+++ SELECTED EXTRACT

On July 28, 2016 CCSF’s Board of Trustees passed a Resolution on the Development of the Balboa Reservoir Property (Item 160728-XI-223); this Resolution offered support of the housing development, and also delineated the conditions for their continuing support – including provision of replacement parking – to avoid the loss of enrollment from students who must commute by car and loss of parking for audience members of performances at the PAEC. City College does not have any regulatory jurisdiction over the SFPUC-owned Balboa Reservoir property but is recognized by the City as an important stakeholder.”

And with respect to a follow-up question from the development teams regarding the possibility of raising the parking rate for students in order to finance the new garages: “At this time, CCSF is highly focused on growing enrollment. It is unlikely that significant parking fee increases for CCSF-owned and operated parking would be contemplated in the short term planning horizon.”

We’ll keep you posted and plugged-in.

17 thoughts on “Questions about CCSF’s Performing Arts Center and Parking Emerge”
  1. Very ballsy. Well, at least we now know that the NIMBYs will have a powerful ally when they go before planning and the courts to try to keep it a parking lot for environmental reasons.

  2. It’s very simple.
    Per the City’s Transit-First Policy, no students or faculty should be driving cars to City College.
    They should be taking public transit, biking or walking.
    There is absolutely no justification to continue accommodate and incentivize car-centric development — nor to waste valuable land for “housing” cars rather than people.
    Oh and additionally, haven’t we figured out yet that CCSF continues to be horribly mis-managed?

  3. The eastern side of [CCSF’s campus] along the freeway offers a better opportunity for stacked parking and an off-ramp directly into the campus vs onto ocean and Phelan Ave. There could be housing and amenities built on top and there is sufficient space to even build on the SE corner a connector over the freeway and into the long pedestrian entrance to the north side of balboa park station.

    ALL parties bear responsibility for the needed parking structure that should be built for students/faculty/staff and the SF Muni and BART employees that park on the side street along side ocean ave and San Jose ave. Lick Wilmerding should also contribute as they too have parking and traffic impacts.

    A high line design that replaces the existing pedestrian bridge on ocean and builds an adequate replacement bike pedestrian walkway with the topography could make for a dynamic entry feature and possible energy generating south facing vertical solar array on the south side of campus or on the garage itself…

    The PAEC should be built as designed by TEF architects and the need to address parking issues and impacts of the Balboa Reservoir are equitably to be considered in terms of co-funds from that development and its transit impacts on ocean ave.

++++++
+++ DATA SECTION

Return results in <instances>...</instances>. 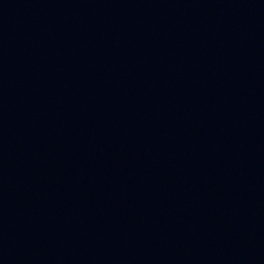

++++++

▶ **EXERCISE REQUIREMENTS**
1. In the text about parking at City College and the Balboa Reservoir, on what date did CCSF's Board of Trustees pass its resolution on the Balboa Reservoir property?
2. Pick up the text about parking at City College and the Balboa Reservoir at the point where it stops, and carry it on.
The material plays no part in what comes next.

▶ **RESULTS OF THE TASKS**
1. July 28, 2016.

2.
    CCSF should note the impacts of a similar masterplan at SFSU-CSU where eliminating their garage with little public transit system or parking improvement and relying on neighborhood communities to pick up the slack is not appreciated by the neighbors adjacent. CCSF has a sustainable mission statement and getting people out of cars and onto a high line concept directly into BART is a strong solution towards helping students get to school in a multi-modal solution.

    Ag (D11 resident)

  4. “…to avoid the loss of enrollment from students who must commute by car…”

    The main reason that students commute by car is the availability of copious cheap/free parking. It isn’t that students have no alternatives, driving is just the most convenient.

    This is just CCSF cashing out by changing land use without changing the status quo of parking. The City should step in and get CCSF to align with transportation policies instead of continuing to pretend it is 1970.

  5. It’s not useful to tarnish people with terms like “nimby.” I suggest that people who use such terms start to listen to the neighborhoods to understand their concerns and work to help resolve their issues.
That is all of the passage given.